As family income fell, borrowing to pay for college took off, while public investment in higher education dropped. Sandy Baum of the Urban Institute says that drop has been the single biggest reason for the increase in college costs.
"So it's not that colleges are spending more money to educate students," Baum says. "It's that they have to get that money from someplace to replace their lost state funding — and that's from tuition and fees from students and families."
While most institutions tried to keep costs down, Baum says, some took advantage of the public perception that a high tuition means a quality education.
"There's certainly evidence that people don't know how to measure the quality of a college education," she says. "They think that if it's expensive it must be better. I don't think colleges want to have high prices, but I do think they see strategic reasons why it may be in their interest to have high prices."
For the average family though, the pricing of a college education has become a shell game. As colleges love to point out, there's the sticker price and there's the real price. That's great for the few who can navigate the labyrinth of financial aid sources and discounts that institutions say they offer.

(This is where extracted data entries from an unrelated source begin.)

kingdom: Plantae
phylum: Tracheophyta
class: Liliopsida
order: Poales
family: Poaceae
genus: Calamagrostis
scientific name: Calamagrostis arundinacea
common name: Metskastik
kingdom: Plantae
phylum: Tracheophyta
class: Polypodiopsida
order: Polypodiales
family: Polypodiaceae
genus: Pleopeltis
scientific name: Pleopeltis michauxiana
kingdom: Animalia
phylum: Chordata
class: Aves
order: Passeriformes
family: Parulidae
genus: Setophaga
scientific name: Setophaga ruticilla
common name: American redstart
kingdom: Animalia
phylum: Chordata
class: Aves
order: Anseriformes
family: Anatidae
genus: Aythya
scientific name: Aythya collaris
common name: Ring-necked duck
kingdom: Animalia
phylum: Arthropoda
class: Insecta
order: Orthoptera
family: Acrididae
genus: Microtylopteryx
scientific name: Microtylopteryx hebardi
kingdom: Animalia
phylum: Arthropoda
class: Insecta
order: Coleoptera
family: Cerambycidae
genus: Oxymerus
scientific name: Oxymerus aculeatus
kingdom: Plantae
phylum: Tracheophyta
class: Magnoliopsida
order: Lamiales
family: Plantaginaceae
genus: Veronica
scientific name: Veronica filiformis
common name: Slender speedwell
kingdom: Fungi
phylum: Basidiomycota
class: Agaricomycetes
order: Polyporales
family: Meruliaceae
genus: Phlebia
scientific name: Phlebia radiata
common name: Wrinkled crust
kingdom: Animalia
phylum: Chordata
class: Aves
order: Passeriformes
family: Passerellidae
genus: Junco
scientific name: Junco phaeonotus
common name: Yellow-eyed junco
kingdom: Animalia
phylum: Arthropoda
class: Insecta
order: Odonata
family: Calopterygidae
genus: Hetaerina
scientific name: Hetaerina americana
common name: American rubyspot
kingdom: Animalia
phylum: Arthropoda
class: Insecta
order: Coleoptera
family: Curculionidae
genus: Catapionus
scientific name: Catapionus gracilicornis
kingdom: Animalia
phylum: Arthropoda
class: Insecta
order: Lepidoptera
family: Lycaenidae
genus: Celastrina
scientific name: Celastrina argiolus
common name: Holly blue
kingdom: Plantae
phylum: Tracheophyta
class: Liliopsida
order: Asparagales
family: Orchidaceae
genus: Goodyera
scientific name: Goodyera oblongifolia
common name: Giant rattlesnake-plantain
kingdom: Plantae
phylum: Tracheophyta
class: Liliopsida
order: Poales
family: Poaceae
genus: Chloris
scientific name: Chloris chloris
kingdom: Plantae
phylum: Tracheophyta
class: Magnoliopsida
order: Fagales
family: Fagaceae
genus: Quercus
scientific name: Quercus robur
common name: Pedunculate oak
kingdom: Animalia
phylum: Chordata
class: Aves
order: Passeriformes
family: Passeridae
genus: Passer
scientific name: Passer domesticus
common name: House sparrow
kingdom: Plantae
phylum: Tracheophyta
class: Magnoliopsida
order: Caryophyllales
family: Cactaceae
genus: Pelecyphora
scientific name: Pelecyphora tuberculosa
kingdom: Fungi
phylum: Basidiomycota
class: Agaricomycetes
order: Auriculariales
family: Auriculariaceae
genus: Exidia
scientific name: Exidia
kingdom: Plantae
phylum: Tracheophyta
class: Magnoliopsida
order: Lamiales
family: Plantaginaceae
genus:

Experts say parents are slowly but surely becoming smarter consumers of higher education and are helping their kids find less-expensive options — like community college — while coming to the realization that a college education never will be the entitlement that many Americans thought it was 30 or 40 years ago.
That brings us back to those bewildered, if not wary, parents who see no end to the rise in college costs. Parents like Heather Gillette, a mother of two in suburban Seattle. Her daughter attends Washington State University, where she's studying to be a veterinarian.
There was never any question that her kids would go to college, Gillette says. The only question is what they would study. Even so, she says, "it does come down to the parent making the decision about what they can afford."